All Ruby and Rails developers need to use Ruby gems for common work. It’s also a great practice for you to create your own Gems to separate functionality that you can reuse across your projects. You can publish your gems to the world using the RubyGems site which is the starting point for almost all gems!
However, you might also have gems that you do not want to publish to the world and have it in a private repository. You can still use Bundler but there are a couple of things to keep in mind. If you do a search, you will usually find examples for GitHub, so this is a quick post on what you need to do for BitBucket.
Basically, you need to add this to your Gemfile.
# Gemfile
gem "ruby_my_gem", git: HTTPS_URL
So, how do we get the HTTPS_URL? Grab the link that you would use to clone the gem. Let’s say it looked like this:
git clone https://the_user_name@bitbucket.org/the_org/ruby-my-gem.git
Of course, in this, these would be different for you:
- the_user_name: your user name (someone who has access to the repository)
- the_org: your organisation (the owner of the gem)
- my-gem.git: the actual Git repository
If you add this to your Gemfile as:
# Gemfile
gem "ruby_my_gem", git: "https://the_user_name@bitbucket.org/the_org/ruby-my-gem.git"
and then do bundle install
– you will probably get an authentication error if the repository is private.
For this, you need to use HTTP authentication by changing the URL to https://user:password@bitbucket.org/the_org/ruby-my-gem.git so that the user name and password are used. You can either use your own user name and password, or use it from cache, or as environment variables, etc.
So, next, you need your BitBucket login (or the login for any user that has access to the gem). Usually, this will be:
- an email address
- password
That would mean that you want the HTTPS_URL to be
https://user_email@example.org:password@bitbucket.org/the_org/ruby-my-gem.git
You’ll notice immediately that it looks odd that there are 2 @ symbols in the URL – so, that won’t work!
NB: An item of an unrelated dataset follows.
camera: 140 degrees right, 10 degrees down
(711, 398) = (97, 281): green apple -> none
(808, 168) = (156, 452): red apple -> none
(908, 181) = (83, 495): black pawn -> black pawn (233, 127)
What we need to do is use URL Encoding/ percent encoding for special symbols. You can find the percent-encoding list on Wikipedia but keep in mind that you need to escape all the special characters. This needs to be done for both the user email and the password. Specifically, you will need to escape characters like the following:
- @ – %40
- . – %2E
- ! – %21
- : – %2A
- ; – %3B
- (space) – %20
The picture below is a snapshot from the Wikipedia page of the reserved characters.
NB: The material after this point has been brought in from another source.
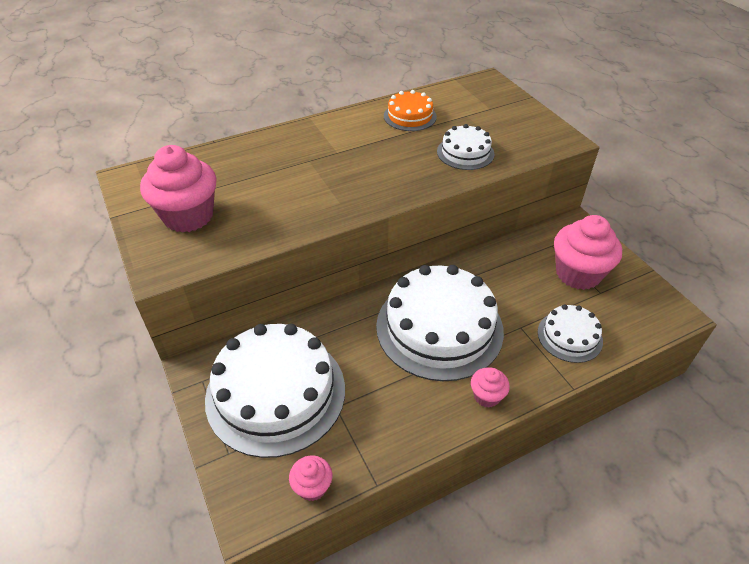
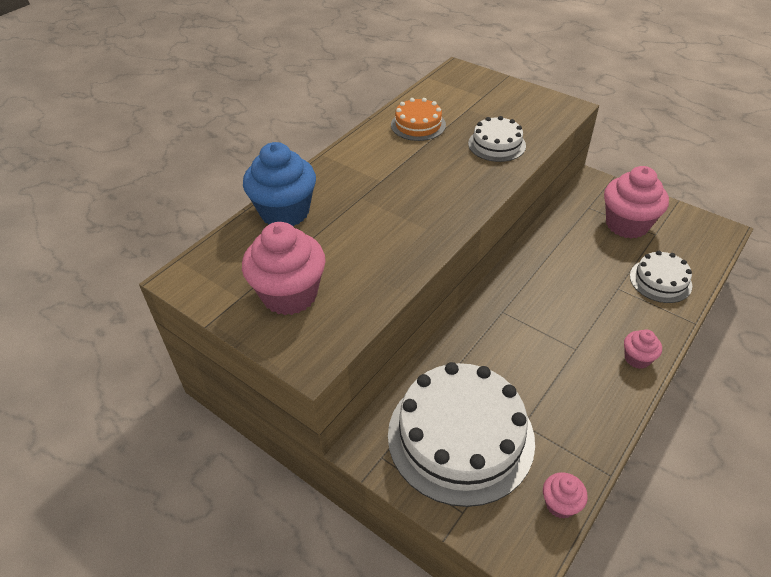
camera: 25 degrees left, 0 degrees up
(240, 153) = (285, 212): none -> blue cupcake
(439, 327) = (554, 315): white cake -> none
The picture below is a snapshot from the Wikipedia page of the commonly used characters.
So, if you (for example) had:
- user_name: “user@example.org” —> “user%40example%2Eorg”
- password: “:password!” —> “%2Apassword%21”
This will then give you an HTTPS address as:
https://user%40example%2Eorg:%2Apassword%21@bitbucket.org/the_org/ruby-my-gem.git
Let’s drop this into the Gemfile!
# Gemfile
gem "ruby_my_gem", git: "https://user%40example%2Eorg:%2Apassword%21@bitbucket.org/the_org/ruby-my-gem.git"
After this, you can do bundle install
and it should work. Remember that you might need to do bundle exec ruby blah.rb
to be able to use the gem.
Using an API Token
Bitbucket/ Atlassian allows you to issue an API Token and the documentation says that you can use it for HTTP basic authentication. However, I could not get it to work from within Bundler. I tried:
- Using the email_address:api_token and seeing if it works
- Using just the api_token@bitbucket.org to see if that works
For now, I am not sure if this works the way it seems to work on GitHub.
As always, this is for me to be able to remember how to do it but if it helps someone, that’s great! Also, if you have some comments, please add below so that I can reflect changes here, especially if you know a better way to do this.